Global fintech funding drops 17% to $52.4bn in first half of 2023
KPMG’s latest report confirms that the first six months of 2023 have been difficult for the global fintech market, with a “cloud of uncertainty” looming over investors.
It cites factors including high inflation, rising interest rates, geopolitical tensions and tech sector challenges including depressed valuations and lack of exits as reasons for the decline in investment activity, along with the collapse of several US banks.
Offering a regional focus, the report uncovered how fintech funding in Europe, the Middle East and Africa (EMEA) totalled $11 billion during H1 2023, a 59% tumble from the $27 billion generated during H2 2022.
While investment in the UK fintech scene led the way for EMEA, the US market succeeded in taking the lion’s share of funding, with its $34.9 billion accounting for more than two-thirds of the $52.4 billion seen globally.
For the rest of 2023, KPMG anticipates fintech funding to “remain relatively soft”, with no end in sight to the current macroeconomic and geopolitical uncertainties.
HSBC joins forces with Tradeshift to launch embedded finance business
Expected to launch in “early 2024” and backed by a two-stage $35 million investment from HSBC, the joint business venture is poised to embed a variety of digital solutions, including payment and fintech services, into the trade, e-commerce and marketplace experiences provided by Tradeshift and other platforms.
The investment from HSBC also forms part of a wider funding round for Tradeshift, with the fintech expected to raise a minimum of $70 million from the bank and other investors.
The venture is poised to scale Tradeshift’s business commerce proposition and power its global expansion. This ambition is to be further supported by the addition of HSBC to its board.
HSBC’s CEO of global commercial banking, Barry O’Byrne, explained that the agreement “supports our strategy of being a digital-first bank, which includes our commitment to partnering with fintechs and embedding our solutions into the platforms of others”.
Nexi buys 30% stake in German PSP Computop
Computop’s founders Frank Arnoldt and Ralf Gladis, who launched the PSP in 1997 and previously held 50% of the company’s shares each, are selling a 30% stake in the company to the Italian paytech firm.
With retroactive effect from 1 January 2023, this decision is thought to stem from their desire to increase capital and expand Computop’s global reach.
The additional funds generated by the sale will “expand its range of services in the areas of point-of-sale and e-commerce”, its official announcement said, with a specific focus on tapping the areas currently served by Nexi.

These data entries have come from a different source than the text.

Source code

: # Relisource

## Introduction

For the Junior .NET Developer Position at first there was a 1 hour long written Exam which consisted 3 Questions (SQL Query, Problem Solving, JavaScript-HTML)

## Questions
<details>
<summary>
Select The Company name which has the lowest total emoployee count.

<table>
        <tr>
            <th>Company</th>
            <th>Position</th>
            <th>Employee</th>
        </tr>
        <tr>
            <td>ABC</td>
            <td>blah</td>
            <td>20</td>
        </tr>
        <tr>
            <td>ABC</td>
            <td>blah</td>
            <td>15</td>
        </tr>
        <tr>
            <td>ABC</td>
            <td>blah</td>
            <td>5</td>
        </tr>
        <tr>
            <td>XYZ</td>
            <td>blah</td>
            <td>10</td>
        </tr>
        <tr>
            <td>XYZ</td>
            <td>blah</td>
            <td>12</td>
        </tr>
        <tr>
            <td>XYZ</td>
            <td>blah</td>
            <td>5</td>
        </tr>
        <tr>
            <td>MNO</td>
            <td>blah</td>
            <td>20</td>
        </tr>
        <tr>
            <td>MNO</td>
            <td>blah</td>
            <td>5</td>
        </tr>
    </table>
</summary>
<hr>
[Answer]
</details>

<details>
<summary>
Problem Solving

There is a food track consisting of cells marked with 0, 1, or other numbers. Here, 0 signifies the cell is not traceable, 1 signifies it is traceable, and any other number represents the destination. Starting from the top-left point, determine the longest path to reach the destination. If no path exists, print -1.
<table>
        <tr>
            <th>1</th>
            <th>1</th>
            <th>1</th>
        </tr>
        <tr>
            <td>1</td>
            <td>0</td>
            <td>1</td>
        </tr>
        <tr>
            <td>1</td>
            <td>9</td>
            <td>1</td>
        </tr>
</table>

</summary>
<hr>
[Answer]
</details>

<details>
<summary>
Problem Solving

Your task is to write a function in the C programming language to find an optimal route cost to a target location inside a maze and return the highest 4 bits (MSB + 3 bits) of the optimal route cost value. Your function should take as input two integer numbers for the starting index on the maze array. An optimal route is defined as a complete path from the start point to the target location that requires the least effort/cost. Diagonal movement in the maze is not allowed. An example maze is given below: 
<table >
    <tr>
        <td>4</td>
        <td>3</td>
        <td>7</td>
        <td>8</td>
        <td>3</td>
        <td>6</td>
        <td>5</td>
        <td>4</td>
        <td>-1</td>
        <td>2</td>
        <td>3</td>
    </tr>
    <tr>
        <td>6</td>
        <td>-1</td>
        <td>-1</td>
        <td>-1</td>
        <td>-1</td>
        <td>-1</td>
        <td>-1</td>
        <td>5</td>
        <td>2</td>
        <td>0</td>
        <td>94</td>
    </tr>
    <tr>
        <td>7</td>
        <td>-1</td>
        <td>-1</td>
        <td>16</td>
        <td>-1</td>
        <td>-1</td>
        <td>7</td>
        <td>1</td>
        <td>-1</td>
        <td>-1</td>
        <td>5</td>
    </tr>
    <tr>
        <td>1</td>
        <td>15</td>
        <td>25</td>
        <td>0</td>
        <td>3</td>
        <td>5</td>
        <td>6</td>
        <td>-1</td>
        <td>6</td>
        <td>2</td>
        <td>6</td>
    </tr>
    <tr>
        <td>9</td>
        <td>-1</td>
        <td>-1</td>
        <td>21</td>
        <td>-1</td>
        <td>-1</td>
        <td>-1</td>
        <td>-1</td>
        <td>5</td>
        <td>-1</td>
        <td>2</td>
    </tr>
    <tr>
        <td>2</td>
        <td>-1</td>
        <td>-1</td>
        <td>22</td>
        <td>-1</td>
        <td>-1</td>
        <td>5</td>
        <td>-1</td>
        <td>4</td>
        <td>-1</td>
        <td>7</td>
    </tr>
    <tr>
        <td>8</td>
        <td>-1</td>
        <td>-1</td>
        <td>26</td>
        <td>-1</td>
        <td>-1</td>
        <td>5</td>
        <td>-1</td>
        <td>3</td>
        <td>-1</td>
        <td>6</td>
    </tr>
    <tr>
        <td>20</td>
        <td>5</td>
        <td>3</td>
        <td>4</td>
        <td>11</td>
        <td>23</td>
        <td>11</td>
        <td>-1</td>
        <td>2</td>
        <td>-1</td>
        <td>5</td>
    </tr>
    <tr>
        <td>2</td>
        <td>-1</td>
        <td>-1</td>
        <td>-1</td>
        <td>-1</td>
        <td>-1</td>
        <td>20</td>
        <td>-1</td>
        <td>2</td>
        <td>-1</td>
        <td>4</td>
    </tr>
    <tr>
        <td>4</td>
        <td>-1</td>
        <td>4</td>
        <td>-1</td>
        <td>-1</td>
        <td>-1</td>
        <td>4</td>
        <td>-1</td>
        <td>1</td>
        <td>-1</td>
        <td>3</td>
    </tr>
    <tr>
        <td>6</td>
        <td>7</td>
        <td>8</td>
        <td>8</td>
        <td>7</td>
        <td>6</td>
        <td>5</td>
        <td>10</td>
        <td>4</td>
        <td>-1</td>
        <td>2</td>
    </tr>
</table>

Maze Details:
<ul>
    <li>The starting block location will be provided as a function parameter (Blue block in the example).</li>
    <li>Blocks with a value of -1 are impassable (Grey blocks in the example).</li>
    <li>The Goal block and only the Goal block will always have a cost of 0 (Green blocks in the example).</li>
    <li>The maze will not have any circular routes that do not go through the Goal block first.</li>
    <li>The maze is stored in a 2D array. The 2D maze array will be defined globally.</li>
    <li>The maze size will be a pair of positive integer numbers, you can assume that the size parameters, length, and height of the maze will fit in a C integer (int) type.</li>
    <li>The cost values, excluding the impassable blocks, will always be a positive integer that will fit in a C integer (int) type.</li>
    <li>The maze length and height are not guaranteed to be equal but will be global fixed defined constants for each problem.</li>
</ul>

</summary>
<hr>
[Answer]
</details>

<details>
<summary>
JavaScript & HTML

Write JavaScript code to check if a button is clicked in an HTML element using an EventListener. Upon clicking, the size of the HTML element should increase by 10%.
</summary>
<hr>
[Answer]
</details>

The announcement also confirmed that Computop will lead future projects for retailers and industrial companies that require individual solutions for Nexi customers.
For Nexi, the deal is set to extend its European processing abilities, while its international customers in the USA, Canada and Australia will also be able to access Paygate, Computop’s payment solution, and its other omnichannel solutions.
Over $10bn deposited into Apple Card’s savings account in first four months of going live
Savings, a high-yield account service offered through the tech giant’s partnership with US bank Goldman Sachs, has celebrated a new milestone with $10 billion being deposited within the first four months of operation.
Integrated into the Apple digital wallet and available to Apple Card users, the account enables users to automatically deposit rewards from Apple’s Daily Cash scheme.
Within the first week of going live in April, the offering had already accumulated $1 billion in deposits.
This latest announcement confirms the rising popularity of Apple’s financial services, which most recently extended to credit cards and the launch of Tap to Pay in the UK.
“With each of the financial products we’ve introduced, we’ve sought to reinvent the category with our users’ financial health in mind,” said Jennifer Bailey, Apple’s vice president of Apple Pay and Apple Wallet.